_DATASET ENTRIES:_
# # # #
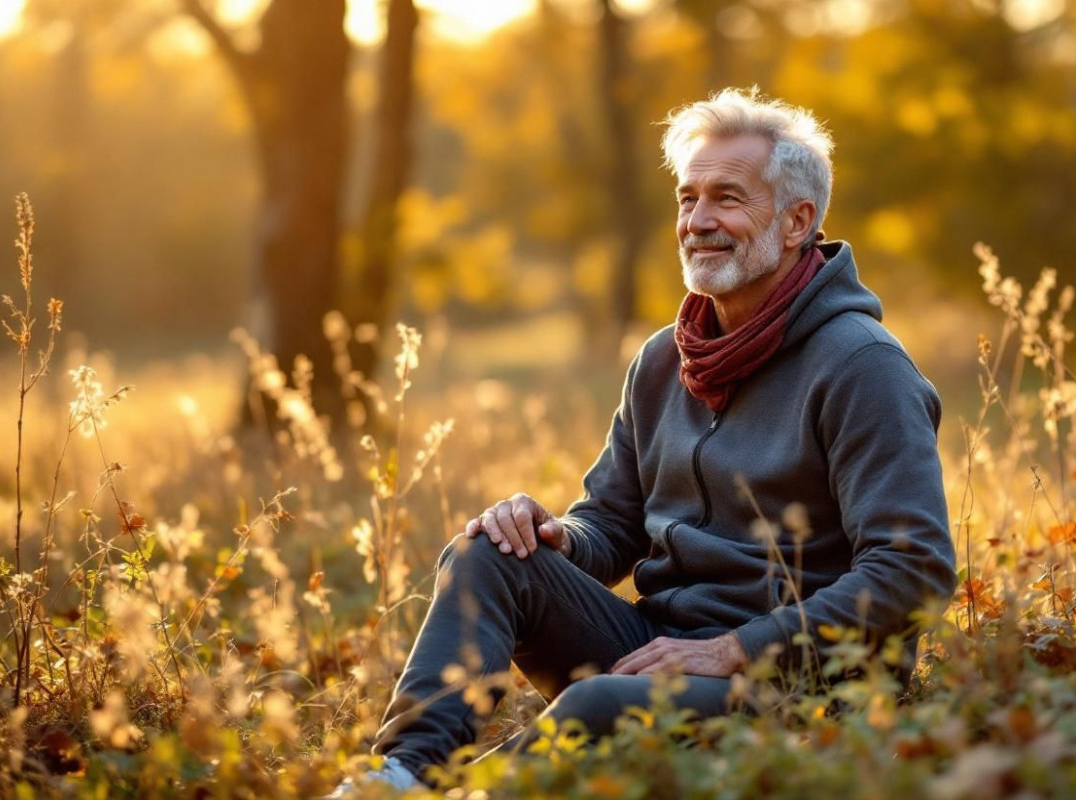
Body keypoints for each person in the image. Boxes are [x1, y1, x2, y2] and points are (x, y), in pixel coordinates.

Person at [337, 88, 955, 794]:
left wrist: (736, 650)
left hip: (802, 681)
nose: (698, 220)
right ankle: (400, 775)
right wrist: (557, 537)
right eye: (687, 199)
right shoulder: (667, 357)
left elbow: (914, 571)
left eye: (728, 197)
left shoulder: (861, 366)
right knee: (487, 553)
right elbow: (612, 524)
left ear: (796, 222)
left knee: (597, 706)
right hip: (660, 649)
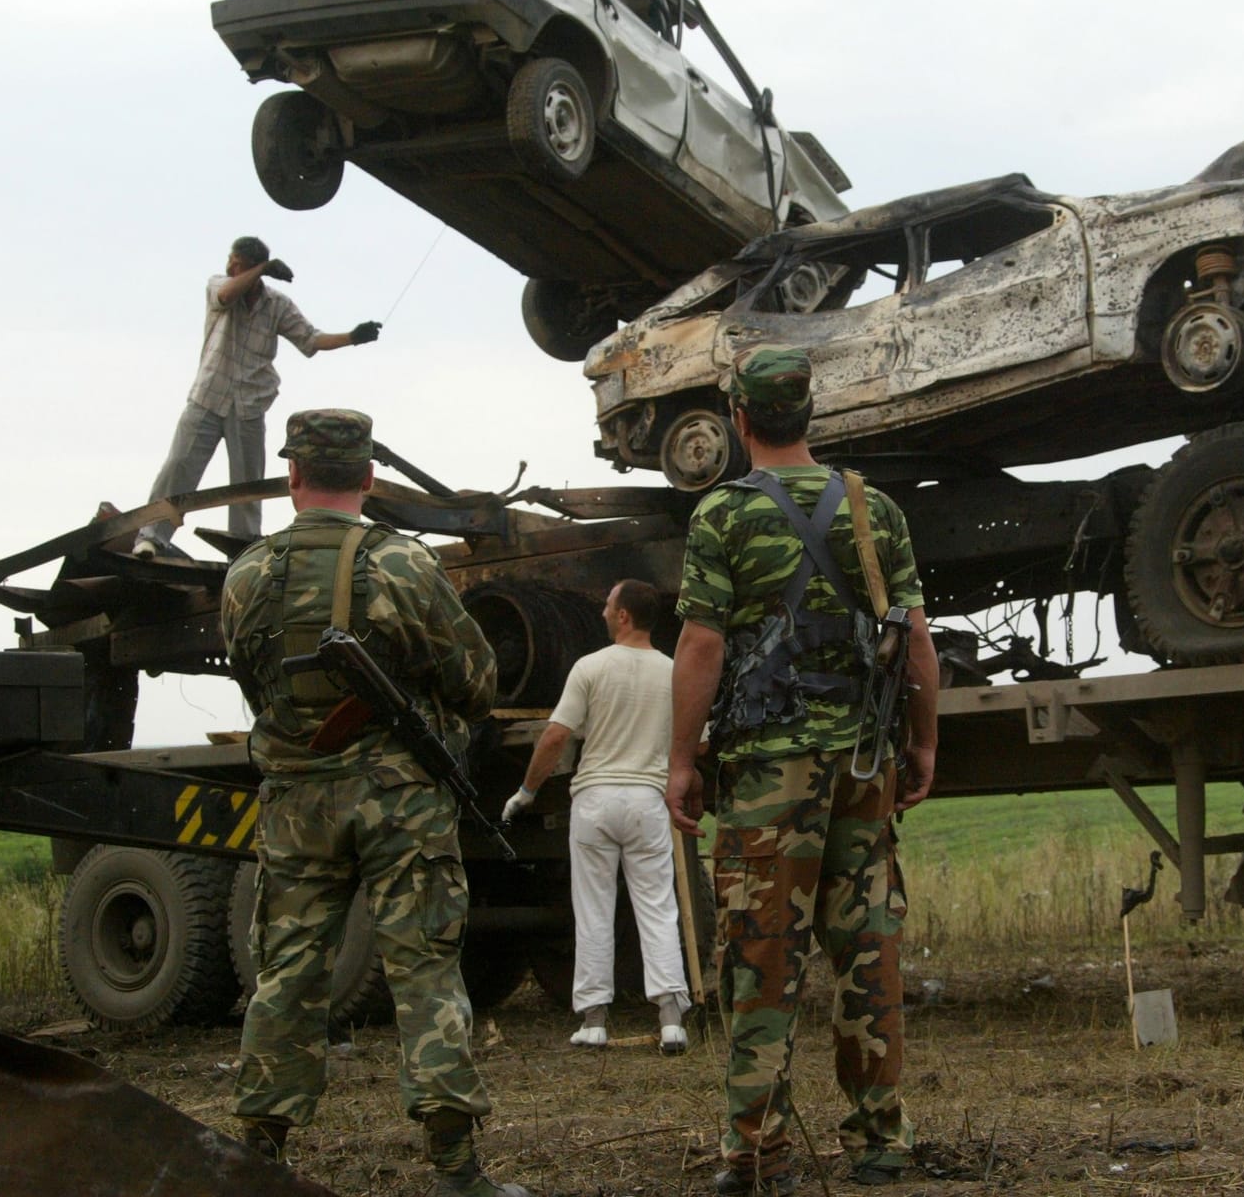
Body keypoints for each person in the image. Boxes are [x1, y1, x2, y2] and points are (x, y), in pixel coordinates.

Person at [222, 408, 529, 1197]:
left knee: (286, 975)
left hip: (295, 799)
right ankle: (457, 1172)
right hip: (399, 801)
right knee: (424, 972)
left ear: (292, 477)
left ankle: (259, 1158)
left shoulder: (247, 574)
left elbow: (257, 683)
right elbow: (476, 680)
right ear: (367, 479)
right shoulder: (404, 565)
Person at [665, 346, 941, 1195]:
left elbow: (703, 644)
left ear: (742, 421)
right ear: (809, 415)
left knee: (763, 962)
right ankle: (881, 1145)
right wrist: (923, 745)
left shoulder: (723, 516)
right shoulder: (875, 510)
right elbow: (918, 638)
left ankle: (756, 1152)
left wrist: (681, 759)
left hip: (767, 780)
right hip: (863, 766)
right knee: (868, 956)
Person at [500, 579, 691, 1054]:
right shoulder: (672, 672)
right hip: (647, 800)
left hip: (595, 800)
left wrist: (526, 792)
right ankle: (670, 1019)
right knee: (658, 908)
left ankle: (594, 1020)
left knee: (593, 910)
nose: (604, 612)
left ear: (624, 615)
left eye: (608, 605)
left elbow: (554, 737)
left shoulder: (590, 667)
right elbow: (697, 740)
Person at [136, 236, 382, 556]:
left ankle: (242, 548)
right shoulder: (219, 285)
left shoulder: (276, 304)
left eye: (236, 263)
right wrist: (261, 269)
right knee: (179, 467)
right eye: (231, 261)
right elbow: (226, 294)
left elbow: (311, 340)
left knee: (247, 484)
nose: (230, 267)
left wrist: (353, 337)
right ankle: (152, 536)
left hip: (249, 406)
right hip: (208, 398)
# # # #
_BRIEF:_
Provide only the number of lines within the material that contain the string "shoulder".

_YOUR SOLUTION:_
10